* **Exercise description**: Each record beneath this sentence is to be transcribed exactly as it reads.

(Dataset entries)
↓

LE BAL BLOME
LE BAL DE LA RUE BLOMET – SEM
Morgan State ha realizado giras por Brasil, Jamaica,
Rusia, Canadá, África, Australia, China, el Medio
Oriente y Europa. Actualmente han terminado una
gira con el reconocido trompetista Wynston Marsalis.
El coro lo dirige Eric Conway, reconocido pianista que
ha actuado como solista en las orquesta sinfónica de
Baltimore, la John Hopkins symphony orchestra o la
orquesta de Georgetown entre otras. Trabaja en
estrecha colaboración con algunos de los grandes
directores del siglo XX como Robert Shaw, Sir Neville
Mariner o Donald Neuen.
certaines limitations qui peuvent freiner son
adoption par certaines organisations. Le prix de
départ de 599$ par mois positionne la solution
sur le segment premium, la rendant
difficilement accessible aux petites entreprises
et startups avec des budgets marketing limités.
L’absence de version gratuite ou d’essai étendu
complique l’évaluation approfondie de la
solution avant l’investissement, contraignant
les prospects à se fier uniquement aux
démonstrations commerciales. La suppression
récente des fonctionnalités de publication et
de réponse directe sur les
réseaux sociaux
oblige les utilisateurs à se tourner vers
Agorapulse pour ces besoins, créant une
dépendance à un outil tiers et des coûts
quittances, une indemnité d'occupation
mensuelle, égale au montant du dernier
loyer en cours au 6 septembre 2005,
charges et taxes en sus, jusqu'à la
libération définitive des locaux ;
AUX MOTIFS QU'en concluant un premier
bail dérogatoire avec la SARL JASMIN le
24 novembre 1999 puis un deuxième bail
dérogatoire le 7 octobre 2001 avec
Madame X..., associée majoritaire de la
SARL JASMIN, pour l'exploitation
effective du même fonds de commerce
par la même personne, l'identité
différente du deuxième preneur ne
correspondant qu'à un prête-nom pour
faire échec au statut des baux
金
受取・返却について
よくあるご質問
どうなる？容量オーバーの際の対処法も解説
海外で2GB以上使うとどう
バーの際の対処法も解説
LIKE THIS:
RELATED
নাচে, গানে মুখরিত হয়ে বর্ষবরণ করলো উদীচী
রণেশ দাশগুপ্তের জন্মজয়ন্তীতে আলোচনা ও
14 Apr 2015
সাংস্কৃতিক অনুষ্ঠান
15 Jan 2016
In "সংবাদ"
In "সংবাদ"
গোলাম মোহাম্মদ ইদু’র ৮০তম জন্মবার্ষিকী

↑

* **Exercise output**:
LE BAL BLOME
LE BAL DE LA RUE BLOMET – SEM
Morgan State ha realizado giras por Brasil, Jamaica,
Rusia, Canadá, África, Australia, China, el Medio
Oriente y Europa. Actualmente han terminado una
gira con el reconocido trompetista Wynston Marsalis.
El coro lo dirige Eric Conway, reconocido pianista que
ha actuado como solista en las orquesta sinfónica de
Baltimore, la John Hopkins symphony orchestra o la
orquesta de Georgetown entre otras. Trabaja en
estrecha colaboración con algunos de los grandes
directores del siglo XX como Robert Shaw, Sir Neville
Mariner o Donald Neuen.
certaines limitations qui peuvent freiner son
adoption par certaines organisations. Le prix de
départ de 599$ par mois positionne la solution
sur le segment premium, la rendant
difficilement accessible aux petites entreprises
et startups avec des budgets marketing limités.
L’absence de version gratuite ou d’essai étendu
complique l’évaluation approfondie de la
solution avant l’investissement, contraignant
les prospects à se fier uniquement aux
démonstrations commerciales. La suppression
récente des fonctionnalités de publication et
de réponse directe sur les
réseaux sociaux
oblige les utilisateurs à se tourner vers
Agorapulse pour ces besoins, créant une
dépendance à un outil tiers et des coûts
quittances, une indemnité d'occupation
mensuelle, égale au montant du dernier
loyer en cours au 6 septembre 2005,
charges et taxes en sus, jusqu'à la
libération définitive des locaux ;
AUX MOTIFS QU'en concluant un premier
bail dérogatoire avec la SARL JASMIN le
24 novembre 1999 puis un deuxième bail
dérogatoire le 7 octobre 2001 avec
Madame X..., associée majoritaire de la
SARL JASMIN, pour l'exploitation
effective du même fonds de commerce
par la même personne, l'identité
différente du deuxième preneur ne
correspondant qu'à un prête-nom pour
faire échec au statut des baux
金
受取・返却について
よくあるご質問
どうなる？容量オーバーの際の対処法も解説
海外で2GB以上使うとどう
バーの際の対処法も解説
LIKE THIS:
RELATED
নাচে, গানে মুখরিত হয়ে বর্ষবরণ করলো উদীচী
রণেশ দাশগুপ্তের জন্মজয়ন্তীতে আলোচনা ও
14 Apr 2015
সাংস্কৃতিক অনুষ্ঠান
15 Jan 2016
In "সংবাদ"
In "সংবাদ"
গোলাম মোহাম্মদ ইদু’র ৮০তম জন্মবার্ষিকী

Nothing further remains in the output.